Really Cheap, Filo Cheap
When I arrived at Yahoo!, I had some familiarity with high performance commercial and scientific computing, but handling 250 million users in three datacenters cost-effectively and making sure none of it failed was a new form of supercomputing for me. Yahoo! was a seminal experience as it was not just about high performance, reliability and scalability, but it was about extreme price/performance because most of their services were free. These were a lot of chainsaws to juggle, but this is the single most important distinction between HPC and Big Data, which is web-scale supercomputing on a dime (or less if you can manage). Yahoo! could never afford specialty RDBMS technology from Teradata, Oracle or IBM, let alone exotically expensive HPC technologies.
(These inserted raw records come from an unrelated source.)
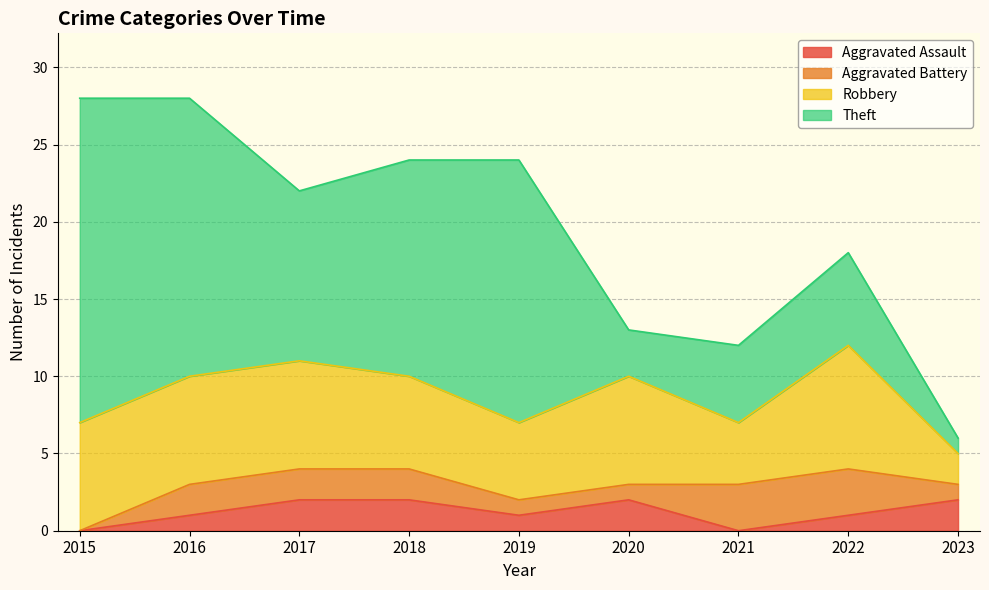

List the labels in order of Aggravated Assault value, largest first.

2017, 2018, 2020, 2023, 2016, 2019, 2022, 2015, 2021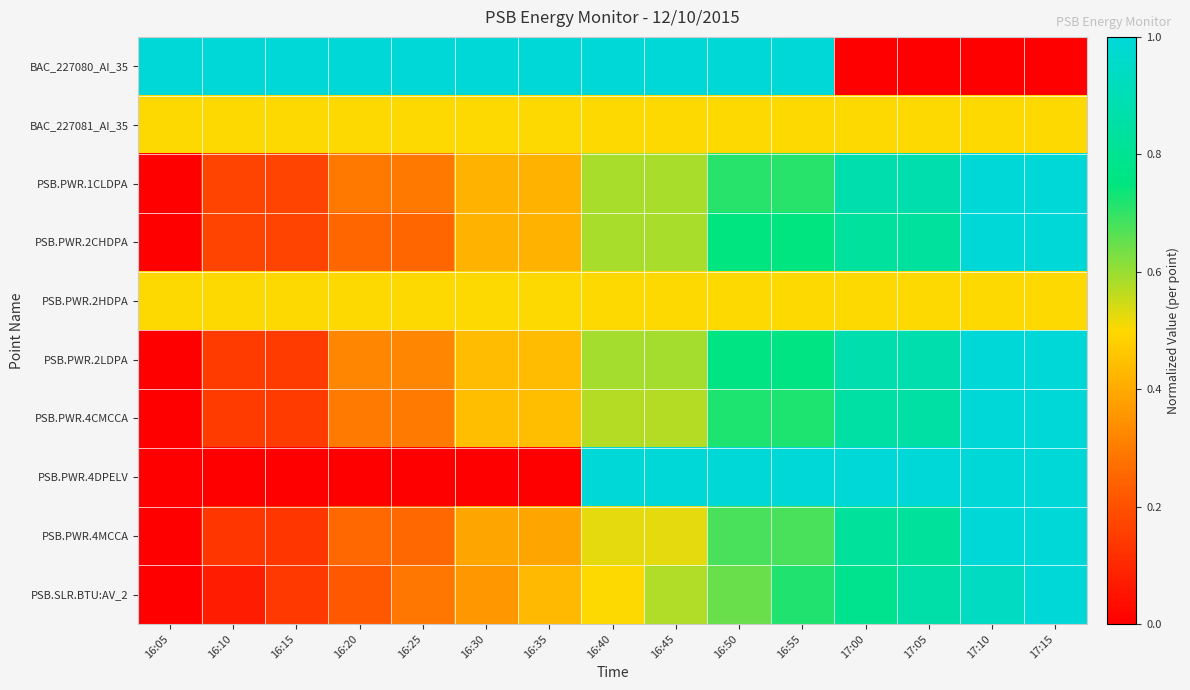

Reading left to right, transcribe all the data shown in this chart.

BAC_227080_AI_35: 16:05=1.0	16:10=1.0	16:15=1.0	16:20=1.0	16:25=1.0	16:30=1.0	16:35=1.0	16:40=1.0	16:45=1.0	16:50=1.0	16:55=1.0	17:00=0.0	17:05=0.0	17:10=0.0	17:15=0.0
BAC_227081_AI_35: 16:05=0.5	16:10=0.5	16:15=0.5	16:20=0.5	16:25=0.5	16:30=0.5	16:35=0.5	16:40=0.5	16:45=0.5	16:50=0.5	16:55=0.5	17:00=0.5	17:05=0.5	17:10=0.5	17:15=0.5
PSB.PWR.1CLDPA: 16:05=0.0	16:10=0.2	16:15=0.2	16:20=0.3	16:25=0.3	16:30=0.4	16:35=0.4	16:40=0.6	16:45=0.6	16:50=0.7	16:55=0.7	17:00=0.9	17:05=0.9	17:10=1.0	17:15=1.0
PSB.PWR.2CHDPA: 16:05=0.0	16:10=0.2	16:15=0.2	16:20=0.2	16:25=0.2	16:30=0.4	16:35=0.4	16:40=0.6	16:45=0.6	16:50=0.8	16:55=0.8	17:00=0.8	17:05=0.8	17:10=1.0	17:15=1.0
PSB.PWR.2HDPA: 16:05=0.5	16:10=0.5	16:15=0.5	16:20=0.5	16:25=0.5	16:30=0.5	16:35=0.5	16:40=0.5	16:45=0.5	16:50=0.5	16:55=0.5	17:00=0.5	17:05=0.5	17:10=0.5	17:15=0.5
PSB.PWR.2LDPA: 16:05=0.0	16:10=0.1	16:15=0.1	16:20=0.3	16:25=0.3	16:30=0.4	16:35=0.4	16:40=0.6	16:45=0.6	16:50=0.8	16:55=0.8	17:00=0.9	17:05=0.9	17:10=1.0	17:15=1.0
PSB.PWR.4CMCCA: 16:05=0.0	16:10=0.1	16:15=0.1	16:20=0.3	16:25=0.3	16:30=0.4	16:35=0.4	16:40=0.6	16:45=0.6	16:50=0.7	16:55=0.7	17:00=0.9	17:05=0.9	17:10=1.0	17:15=1.0
PSB.PWR.4DPELV: 16:05=0.0	16:10=0.0	16:15=0.0	16:20=0.0	16:25=0.0	16:30=0.0	16:35=0.0	16:40=1.0	16:45=1.0	16:50=1.0	16:55=1.0	17:00=1.0	17:05=1.0	17:10=1.0	17:15=1.0
PSB.PWR.4MCCA: 16:05=0.0	16:10=0.1	16:15=0.1	16:20=0.3	16:25=0.3	16:30=0.4	16:35=0.4	16:40=0.5	16:45=0.5	16:50=0.7	16:55=0.7	17:00=0.8	17:05=0.8	17:10=1.0	17:15=1.0
PSB.SLR.BTU:AV_2: 16:05=0.0	16:10=0.1	16:15=0.1	16:20=0.2	16:25=0.3	16:30=0.4	16:35=0.4	16:40=0.5	16:45=0.6	16:50=0.6	16:55=0.7	17:00=0.8	17:05=0.9	17:10=0.9	17:15=1.0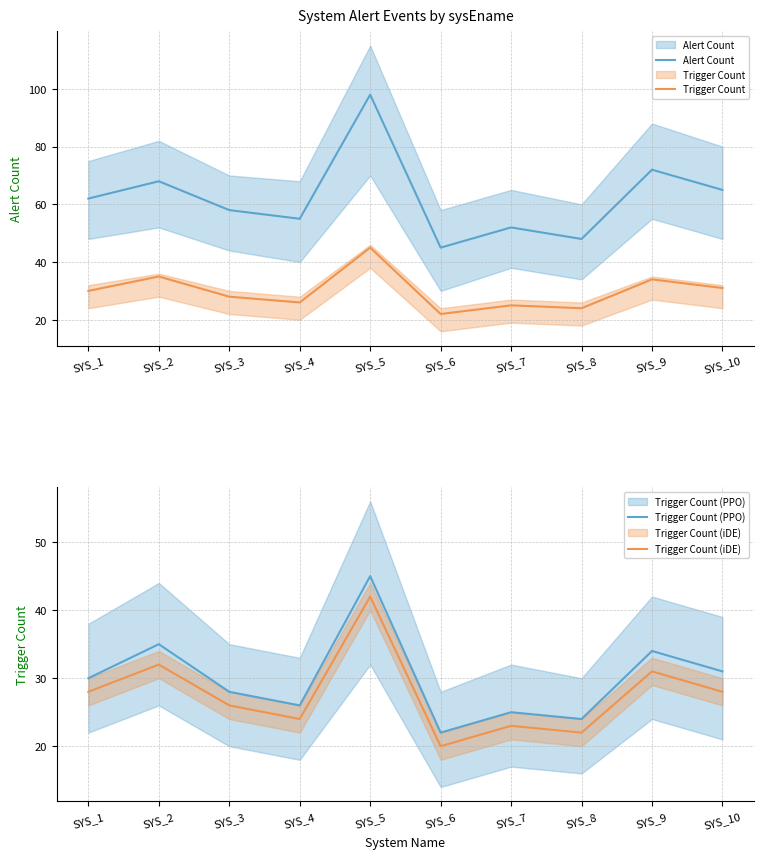

How many interior local valleys does the Trigger Count (iDE) series have?

3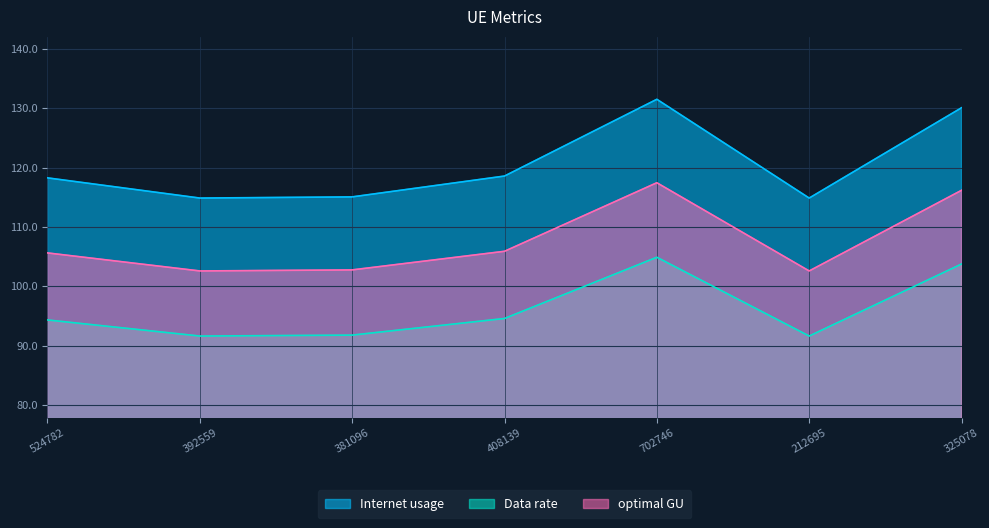

True or false: Internet usage and Data rate intersect in this chart.

False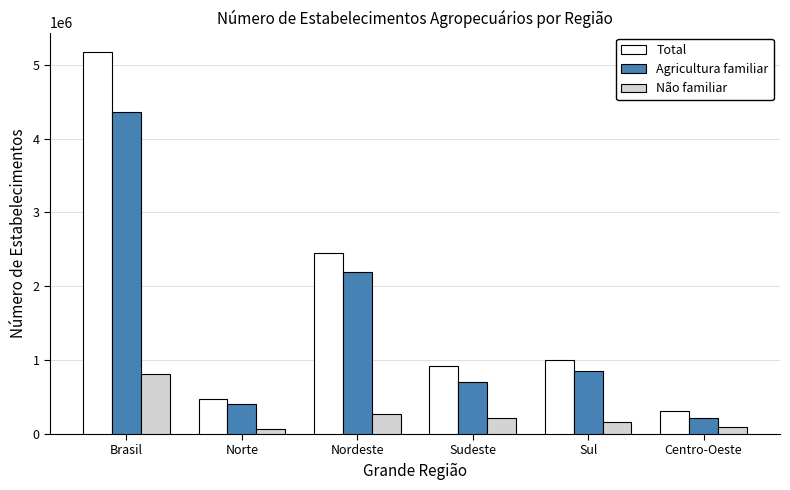

Read the Não familiar value at Norte, to the nearest 10.

63110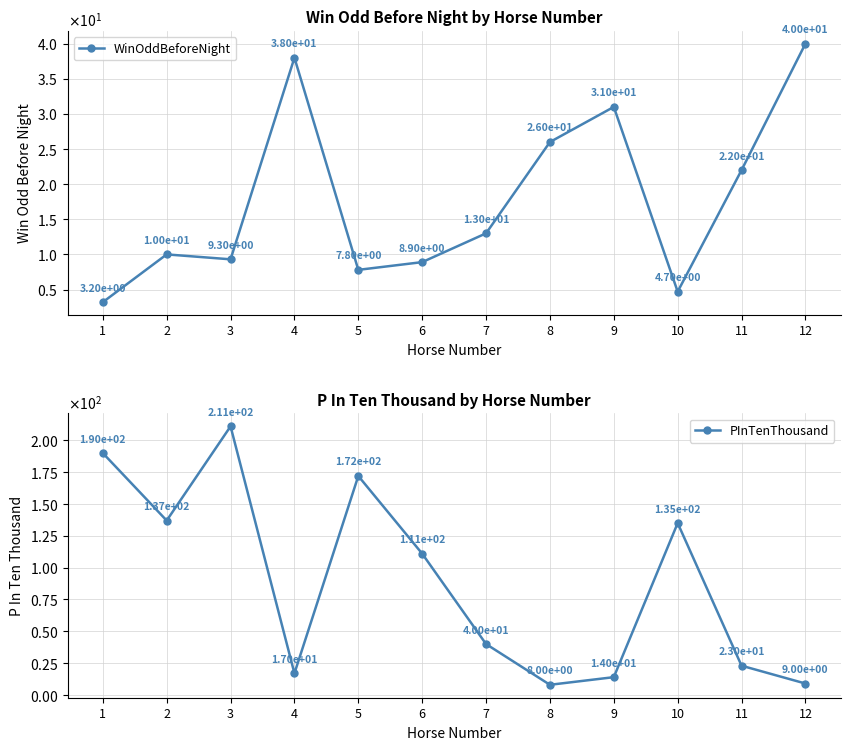

Which series has the largest total across all categories?

PInTenThousand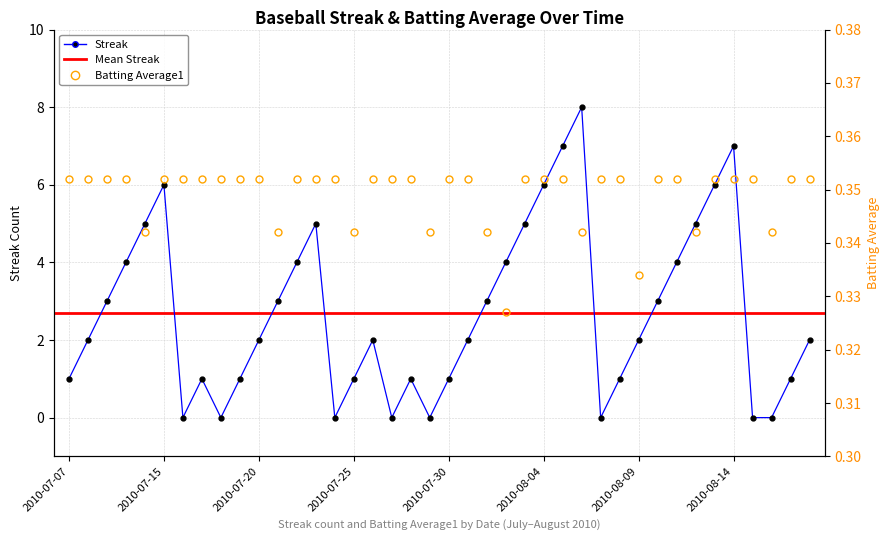

At how many categories does at least one series exceed 7?

1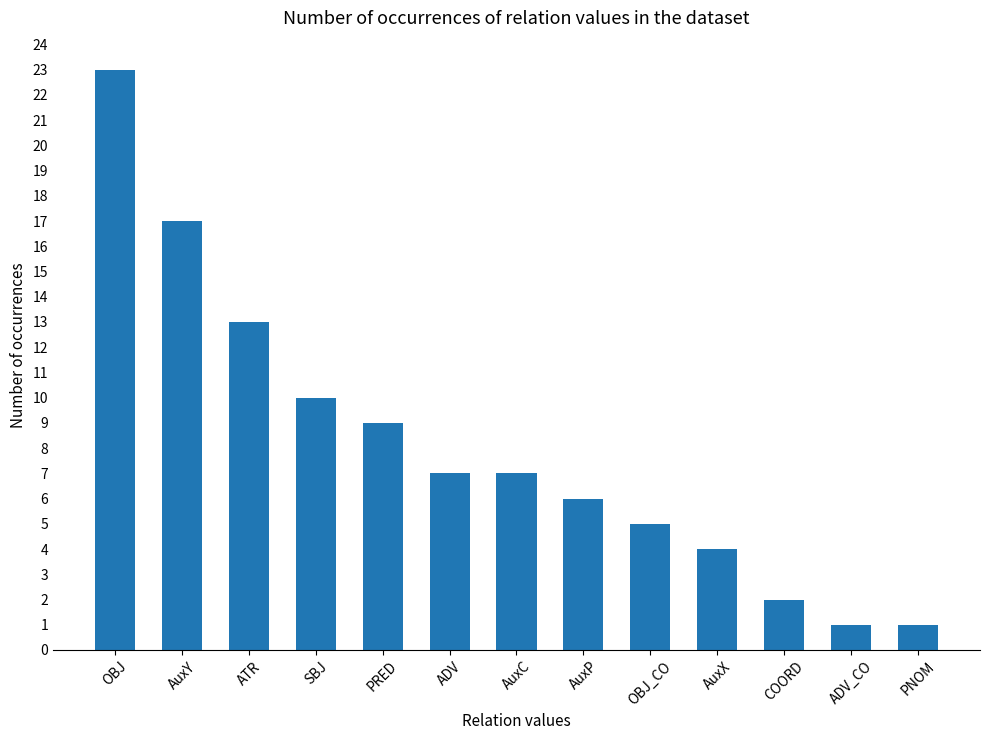

Which category has the highest value across all series?

OBJ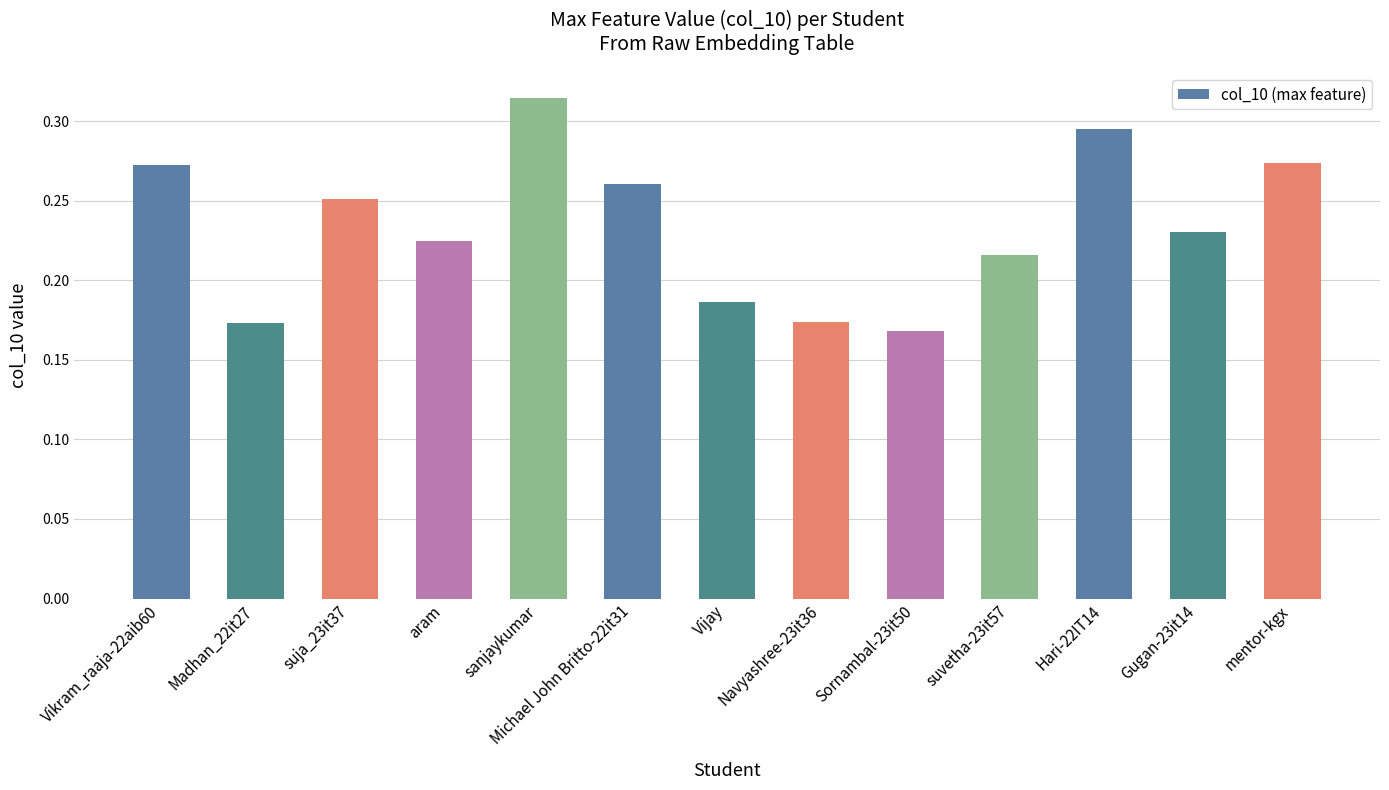

What is the label of the 6th bar from the left?

Michael John Britto-22it31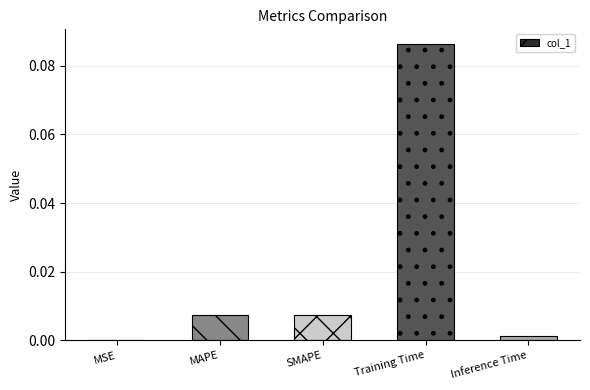

Which label corresponds to the largest value in the chart?

Training Time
A good unintended consequence of affordable-at-scale supercomputing has produced some interesting non-scientific use cases (a great example being OPSEC). A less good consequence of off-the-shelf supercomputers is that there are now far more systemic software bottlenecks within a platform and they’re much harder to triage or cost-effectively repair. Many criticisms of Big Data from the HPC community center around “awful” technology choices like TCP/ip, Hadoop, Java, and commodity switches and servers. However, the characteristic in all of these choices is price/performance. For instance, RDMA verbs over Infiniband have superior latency, lousy price/performance and require skilled design and implementation. Hadoop initially solved this trade-off by focusing on batch freight train workloads where the Map/Reduce scheduling algorithm is a good fit. Hadoop2 is a somewhat less purpose-built computing platform that supports a pluggable methodology of access and scheduling.
Because Hadoop clusters were first built on crap hardware, its filesystem (HDFS) and the scheduler had to be highly resilient. The design premise has always been Hadoop must run reliably on unreliable crap because that is what it was running on. A 40-node cluster with 20 GB/sec, a raw PB, 5TB of RAM and 240 cores runs about $240K. Now that is cheap supercomputing, Filo cheap.
Drag and Drop
Modern commercial IT has become a drag and drop industry, whereas high performance computing still requires advanced engineering skills. Building Big Data or HPC platforms is a high performance activity, much to the horror of drag and drop IT departments. Massive computing platforms that must deliver high rates of throughput and scale are never general purpose. Price, scale and computational self-reliance are critical platform goals of Hadoop. In HPC, cost is rarely a critical requirement. In Big Data, affordable at scale is the first requirement. Not all Big Data users will actually end up with Huge Data, so they can get happy with Hadoop being just a (much) cheaper version of what they are attempting with legacy SQL technology. But like HPC, true Big Data will remain resistant to drag and drop.
I think the notion of organically merging commercial and scientific supercomputing businesses has merit. It gives an industry that cares about performance a good future. HPC may now have access to funds, ideas and an enthusiastic generation of developers who are also just as interested in many of the same problems and are willing to take a swing at Lord Voldemort.